Task brief: Would you please repeat all of the data exactly, omitting the pictures?

····················

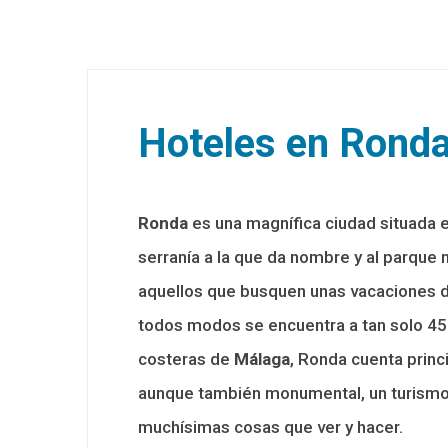
Hoteles en Ronda
Ronda
es una magnífica ciudad situada e
serranía a la que da nombre y al parque 
aquellos que busquen unas vacaciones di
todos modos se encuentra a tan solo 45 
costeras de
Málaga
, Ronda cuenta prin
aunque también monumental, un turismo d
muchísimas cosas que ver y hacer.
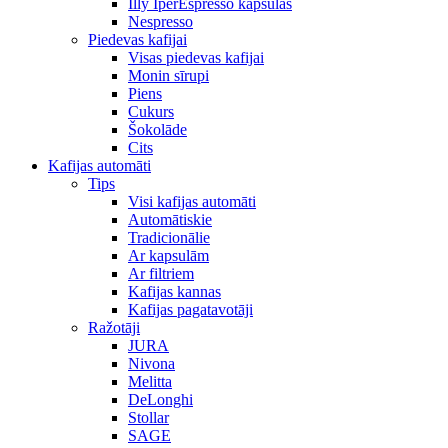
Illy IperEspresso kapsulas
Nespresso
Piedevas kafijai
Visas piedevas kafijai
Monin sīrupi
Piens
Cukurs
Šokolāde
Cits
Kafijas automāti
Tips
Visi kafijas automāti
Automātiskie
Tradicionālie
Ar kapsulām
Ar filtriem
Kafijas kannas
Kafijas pagatavotāji
Ražotāji
JURA
Nivona
Melitta
DeLonghi
Stollar
SAGE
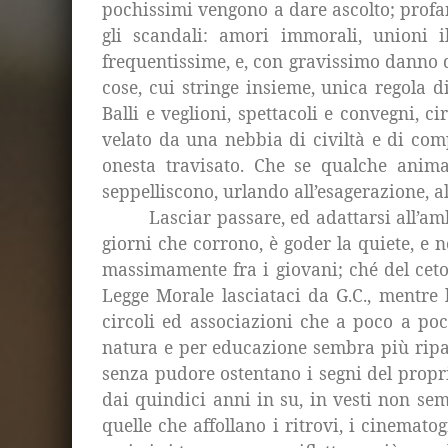
pochissimi vengono a dare ascolto; profana
gli scandali: amori immorali, unioni il
frequentissime, e, con gravissimo danno d
cose, cui stringe insieme, unica regola di
Balli e veglioni, spettacoli e convegni, 
velato da una nebbia di civiltà e di comp
onesta travisato. Che se qualche anima
seppelliscono, urlando all’esagerazione, al
Lasciar passare, ed adattarsi all’a
giorni che corrono, è goder la quiete, e 
massimamente fra i giovani; ché del ceto 
Legge Morale lasciataci da G.C., mentre l
circoli ed associazioni che a poco a poc
natura e per educazione sembra più ripara
senza pudore ostentano i segni del propri
dai quindici anni in su, in vesti non se
quelle che affollano i ritrovi, i cinematog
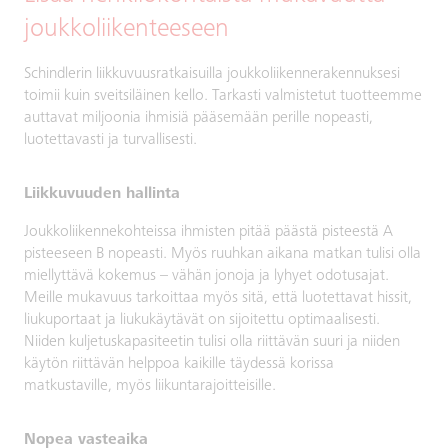
joukkoliikenteeseen
Schindlerin liikkuvuusratkaisuilla joukkoliikennerakennuksesi
toimii kuin sveitsiläinen kello. Tarkasti valmistetut tuotteemme
auttavat miljoonia ihmisiä pääsemään perille nopeasti,
luotettavasti ja turvallisesti.
Liikkuvuuden hallinta
Joukkoliikennekohteissa ihmisten pitää päästä pisteestä A
pisteeseen B nopeasti. Myös ruuhkan aikana matkan tulisi olla
miellyttävä kokemus – vähän jonoja ja lyhyet odotusajat.
Meille mukavuus tarkoittaa myös sitä, että luotettavat hissit,
liukuportaat ja liukukäytävät on sijoitettu optimaalisesti.
Niiden kuljetuskapasiteetin tulisi olla riittävän suuri ja niiden
käytön riittävän helppoa kaikille täydessä korissa
matkustaville, myös liikuntarajoitteisille.
Nopea vasteaika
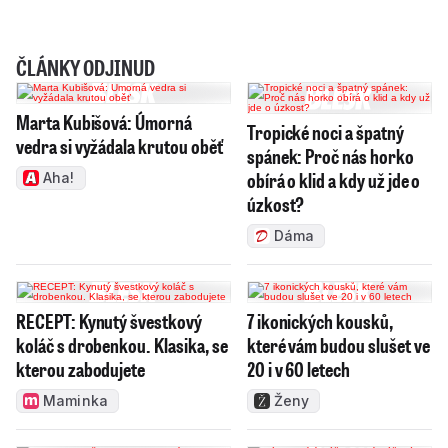
ČLÁNKY ODJINUD
Marta Kubišová: Úmorná
Tropické noci a špatný
vedra si vyžádala krutou oběť
spánek: Proč nás horko
obírá o klid a kdy už jde o
Aha!
úzkost?
Dáma
RECEPT: Kynutý švestkový
7 ikonických kousků,
koláč s drobenkou. Klasika, se
které vám budou slušet ve
kterou zabodujete
20 i v 60 letech
Maminka
Ženy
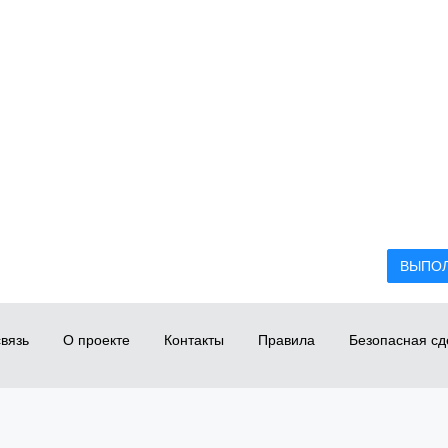
ВЫПО
вязь
О проекте
Контакты
Правила
Безопасная сд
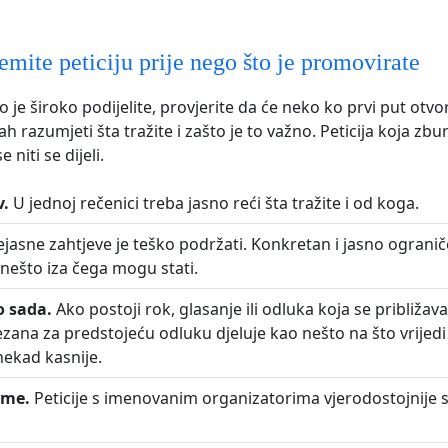
emite peticiju prije nego što je promovirate
o je široko podijelite, provjerite da će neko ko prvi put otvo
h razumjeti šta tražite i zašto je to važno. Peticija koja zbu
 niti se dijeli.
v.
U jednoj rečenici treba jasno reći šta tražite i od koga.
jasne zahtjeve je teško podržati. Konkretan i jasno ogranič
 nešto iza čega mogu stati.
o sada.
Ako postoji rok, glasanje ili odluka koja se približav
vezana za predstojeću odluku djeluje kao nešto na što vrijed
nekad kasnije.
ime.
Peticije s imenovanim organizatorima vjerodostojnije 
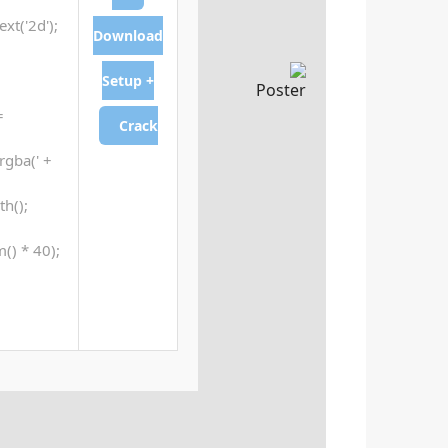
xt('2d');
Download
Setup +
=
Crack
rgba(' +
th();
() * 40);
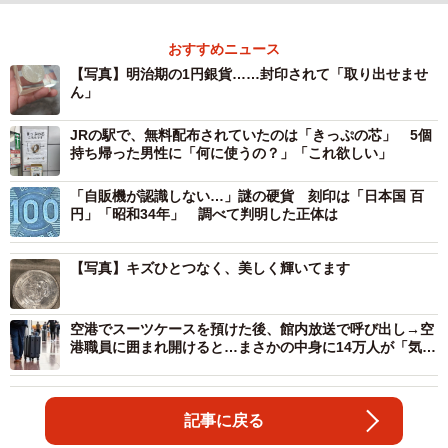
おすすめニュース
【写真】明治期の1円銀貨……封印されて「取り出せませ
ん」
JRの駅で、無料配布されていたのは「きっぷの芯」 5個
持ち帰った男性に「何に使うの？」「これ欲しい」
「自販機が認識しない…」謎の硬貨 刻印は「日本国 百
円」「昭和34年」 調べて判明した正体は
【写真】キズひとつなく、美しく輝いてます
空港でスーツケースを預けた後、館内放送で呼び出し→空
港職員に囲まれ開けると…まさかの中身に14万人が「気持
ちわかる〜」
記事に戻る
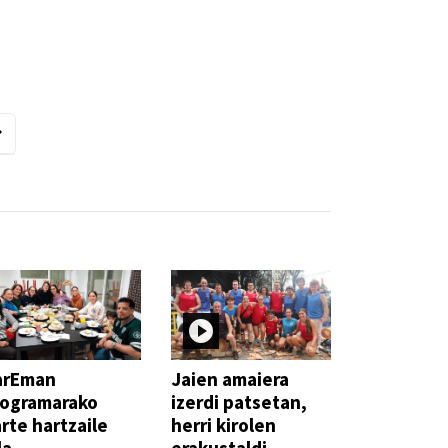
arEman
Jaien amaiera
rogramarako
izerdi patsetan,
rte hartzaile
herri kirolen
la
erakustaldi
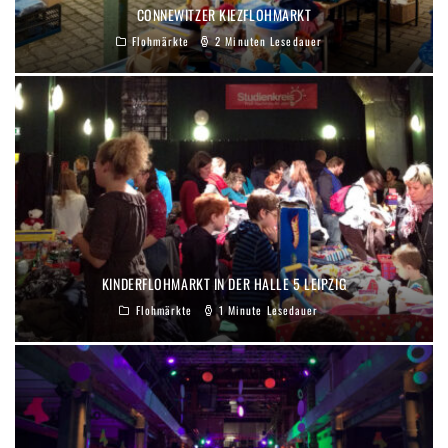
CONNEWITZER KIEZFLOHMARKT
Flohmärkte
2 Minuten Lesedauer
KINDERFLOHMARKT IN DER HALLE 5 LEIPZIG
Flohmärkte
1 Minute Lesedauer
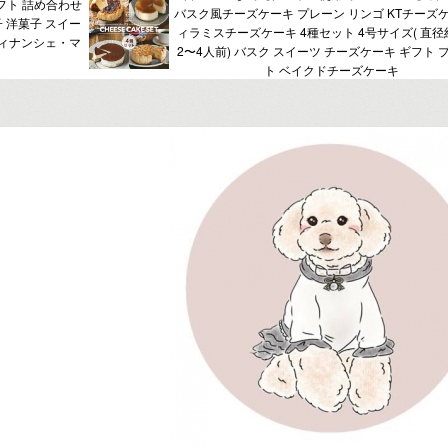
フト 詰め合わせ
バスク風チーズケーキ プレーン リンゴ KTチーズケ
子 洋菓子 スイー
ィラミスチーズケーキ 4種セット 4号サイズ( 直径約
 フィナンシェ・マ
2〜4人前) バスク スイーツ チーズケーキ ギフト 
ト ベイクドチーズケーキ
。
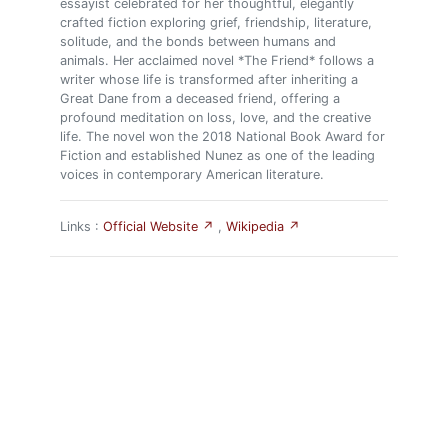
essayist celebrated for her thoughtful, elegantly
crafted fiction exploring grief, friendship, literature,
solitude, and the bonds between humans and
animals. Her acclaimed novel *The Friend* follows a
writer whose life is transformed after inheriting a
Great Dane from a deceased friend, offering a
profound meditation on loss, love, and the creative
life. The novel won the 2018 National Book Award for
Fiction and established Nunez as one of the leading
voices in contemporary American literature.
Links :
Official Website ↗
,
Wikipedia ↗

····················

Answer for this exercise:
Hoteles en Ronda
Ronda
es una magnífica ciudad situada e
serranía a la que da nombre y al parque 
aquellos que busquen unas vacaciones di
todos modos se encuentra a tan solo 45 
costeras de
Málaga
, Ronda cuenta prin
aunque también monumental, un turismo d
muchísimas cosas que ver y hacer.
Illy IperEspresso kapsulas
Nespresso
Piedevas kafijai
Visas piedevas kafijai
Monin sīrupi
Piens
Cukurs
Šokolāde
Cits
Kafijas automāti
Tips
Visi kafijas automāti
Automātiskie
Tradicionālie
Ar kapsulām
Ar filtriem
Kafijas kannas
Kafijas pagatavotāji
Ražotāji
JURA
Nivona
Melitta
DeLonghi
Stollar
SAGE
pochissimi vengono a dare ascolto; profana
gli scandali: amori immorali, unioni il
frequentissime, e, con gravissimo danno d
cose, cui stringe insieme, unica regola di
Balli e veglioni, spettacoli e convegni, 
velato da una nebbia di civiltà e di comp
onesta travisato. Che se qualche anima
seppelliscono, urlando all’esagerazione, al
Lasciar passare, ed adattarsi all’a
giorni che corrono, è goder la quiete, e 
massimamente fra i giovani; ché del ceto 
Legge Morale lasciataci da G.C., mentre l
circoli ed associazioni che a poco a poc
natura e per educazione sembra più ripara
senza pudore ostentano i segni del propri
dai quindici anni in su, in vesti non se
quelle che affollano i ritrovi, i cinematog
joukkoliikenteeseen
Schindlerin liikkuvuusratkaisuilla joukkoliikennerakennuksesi
toimii kuin sveitsiläinen kello. Tarkasti valmistetut tuotteemme
auttavat miljoonia ihmisiä pääsemään perille nopeasti,
luotettavasti ja turvallisesti.
Liikkuvuuden hallinta
Joukkoliikennekohteissa ihmisten pitää päästä pisteestä A
pisteeseen B nopeasti. Myös ruuhkan aikana matkan tulisi olla
miellyttävä kokemus – vähän jonoja ja lyhyet odotusajat.
Meille mukavuus tarkoittaa myös sitä, että luotettavat hissit,
liukuportaat ja liukukäytävät on sijoitettu optimaalisesti.
Niiden kuljetuskapasiteetin tulisi olla riittävän suuri ja niiden
käytön riittävän helppoa kaikille täydessä korissa
matkustaville, myös liikuntarajoitteisille.
Nopea vasteaika
ČLÁNKY ODJINUD
Marta Kubišová: Úmorná
Tropické noci a špatný
vedra si vyžádala krutou oběť
spánek: Proč nás horko
obírá o klid a kdy už jde o
Aha!
úzkost?
Dáma
RECEPT: Kynutý švestkový
7 ikonických kousků,
koláč s drobenkou. Klasika, se
které vám budou slušet ve
kterou zabodujete
20 i v 60 letech
Maminka
Ženy
ВЫПО
вязь
О проекте
Контакты
Правила
Безопасная сд
emite peticiju prije nego što je promovirate
o je široko podijelite, provjerite da će neko ko prvi put otvo
h razumjeti šta tražite i zašto je to važno. Peticija koja zbu
 niti se dijeli.
v.
U jednoj rečenici treba jasno reći šta tražite i od koga.
jasne zahtjeve je teško podržati. Konkretan i jasno ogranič
 nešto iza čega mogu stati.
o sada.
Ako postoji rok, glasanje ili odluka koja se približav
vezana za predstojeću odluku djeluje kao nešto na što vrijed
nekad kasnije.
ime.
Peticije s imenovanim organizatorima vjerodostojnije 
xt('2d');
Download
Setup +
=
Crack
rgba(' +
th();
() * 40);
おすすめニュース
【写真】明治期の1円銀貨……封印されて「取り出せませ
ん」
JRの駅で、無料配布されていたのは「きっぷの芯」 5個
持ち帰った男性に「何に使うの？」「これ欲しい」
「自販機が認識しない…」謎の硬貨 刻印は「日本国 百
円」「昭和34年」 調べて判明した正体は
【写真】キズひとつなく、美しく輝いてます
空港でスーツケースを預けた後、館内放送で呼び出し→空
港職員に囲まれ開けると…まさかの中身に14万人が「気持
ちわかる〜」
記事に戻る
arEman
Jaien amaiera
rogramarako
izerdi patsetan,
rte hartzaile
herri kirolen
la
erakustaldi
CONNEWITZER KIEZFLOHMARKT
Flohmärkte
2 Minuten Lesedauer
KINDERFLOHMARKT IN DER HALLE 5 LEIPZIG
Flohmärkte
1 Minute Lesedauer
フト 詰め合わせ
バスク風チーズケーキ プレーン リンゴ KTチーズケ
子 洋菓子 スイー
ィラミスチーズケーキ 4種セット 4号サイズ( 直径約
 フィナンシェ・マ
2〜4人前) バスク スイーツ チーズケーキ ギフト 
ト ベイクドチーズケーキ
。
essayist celebrated for her thoughtful, elegantly
crafted fiction exploring grief, friendship, literature,
solitude, and the bonds between humans and
animals. Her acclaimed novel *The Friend* follows a
writer whose life is transformed after inheriting a
Great Dane from a deceased friend, offering a
profound meditation on loss, love, and the creative
life. The novel won the 2018 National Book Award for
Fiction and established Nunez as one of the leading
voices in contemporary American literature.
Links :
Official Website ↗
,
Wikipedia ↗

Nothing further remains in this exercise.